Keputusan Pierre Sage Coret Jaydee Canvot Picu Ketegangan di Markas Crystal Palace
Baca dalam 60 detik
- Manajemen Crystal Palace dikabarkan kecewa berat atas keputusan Pierre Sage mengabaikan Jaydee Canvot dari skuad saat melawan Ipswich.
- Ketegangan ini muncul hanya lima pertandingan setelah Sage ditunjuk, dengan catatan dua kemenangan dan tiga kekalahan serta 11 gol kemasukan di liga.
- Duel melawan Lech Poznan di Liga Europa menjadi ujian awal: hasil positif dan keharmonisan ruang ganti sama-sama dituntut.

Pierre Sage baru lima pertandingan menakhodai Crystal Palace, tetapi ia sudah berhadapan dengan tekanan dari dalam klub sendiri. Keputusan mencoret bek muda Jaydee Canvot dari skuad saat menghadapi Ipswich Town akhir pekan lalu memicu ketidakpuasan di kalangan petinggi The Eagles, termasuk ketua klub Steve Parish.
Menurut laporan jurnalis Mail, Bobby Manzi, sejumlah figur senior di Selhurst Park menilai langkah Sage mengabaikan Canvot sebagai keputusan yang keliru. Canvot, pemain berusia 20 tahun, dianggap sebagai salah satu aset muda paling berharga milik klub. Ia tidak mengalami cedera, dan Sage secara terbuka menyatakan bahwa penyingkiran tersebut murni alasan taktik—sebuah pesan bahwa setiap pemain harus memenuhi standar untuk dipilih.
Keputusan itu menjadi sorotan karena Palace baru saja menelan kekalahan 3-2 dari Ipswich di hadapan pendukung sendiri. Axel Disasi dikartu merah pada babak pertama, dan meski Anan Khalaili sempat membawa tuan rumah unggul serta Jorgen Strand Larsen menyamakan kedudukan, Zian Flemming mencetak gol kemenangan Ipswich di menit-menit akhir. Hasil itu memperpanjang tren buruk: dua kemenangan dan tiga kekalahan dari lima laga awal Sage, dengan 11 gol bersarang di gawang Palace dalam empat pertandingan liga.
Ketidakpuasan dari jajaran direksi menandai babak baru dalam dinamika internal klub. Sage memang diharapkan meneruskan fondasi yang ditinggalkan Oliver Glasner, yang hengkang setelah mempersembahkan trofi dan mengubah ekspektasi di Selhurst Park. Namun, pertanyaan mengenai pemilihan pemain muncul begitu cepat—sebuah indikasi bahwa ruang kesabaran di level manajemen tidak selebar yang mungkin dibayangkan.

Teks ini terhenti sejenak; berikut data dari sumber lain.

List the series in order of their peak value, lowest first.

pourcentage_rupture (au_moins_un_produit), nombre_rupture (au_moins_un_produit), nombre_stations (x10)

Bagi penggemar sepak bola Indonesia, polemik di Crystal Palace ini menjadi cermin bagaimana tekanan manajemen dan ekspektasi suporter bisa berbenturan dengan otoritas pelatih. Di Liga 1, kasus serupa kerap terjadi ketika pelatih mencoret pemain muda berbakat demi alasan disiplin atau taktik, lalu memicu reaksi dari manajemen dan suporter. Sage menghadapi ujian serupa: ia ingin menegakkan standar, tetapi harus menjaga hubungan baik dengan pemilik klub yang memiliki kepentingan jangka panjang terhadap aset muda.

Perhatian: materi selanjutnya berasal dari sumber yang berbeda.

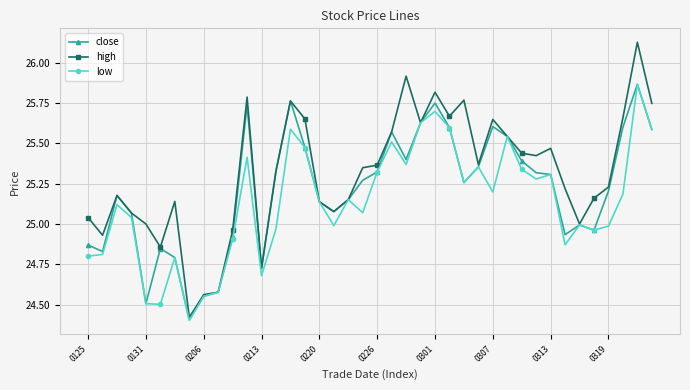

Which series has the largest total across all categories?

high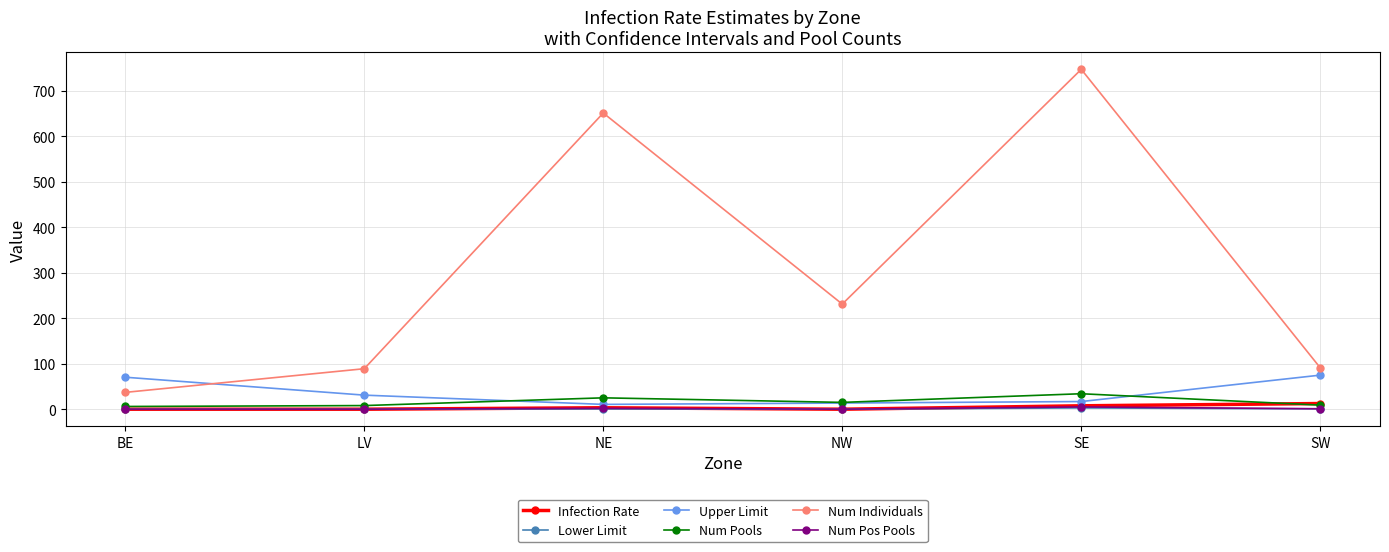

True or false: Num Pools has more than 2 interior local peaks.

False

"Ini adalah keputusan sepak bola berdasarkan performa pemain di Fulham dan kerja keras selama sepekan," ujar Sage dalam konferensi pers pascapertandingan, seraya menegaskan telah berbicara langsung dengan Canvot dan berharap respons positif di sesi latihan berikutnya.
Posisi Sage untuk saat ini tidak dalam ancaman langsung. Namun, laporan mengenai kekecewaan petinggi klub menjadi peringatan dini bahwa ia tidak hanya dituntut meraih hasil, tetapi juga mengelola ego dan ekspektasi internal. Dengan Liga Europa dimulai melawan Lech Poznan pada Kamis, Sage membutuhkan kemenangan untuk meredakan ketegangan sekaligus membuktikan bahwa keputusannya memiliki dasar kuat.
Yang menarik untuk dicermati adalah bagaimana Sage dan Canvot menyelesaikan friksi ini. Jika Canvot merespons dengan performa gemilang, narasi akan berbalik menjadi bukti ketegasan Sage. Sebaliknya, jika hasil buruk berlanjut, tekanan dari dalam klub bisa membesar. Akankah manajemen Crystal Palace memberi Sage ruang untuk membangun, ataukah intervensi terhadap keputusan taktik akan menjadi preseden buruk bagi stabilitas jangka panjang klub?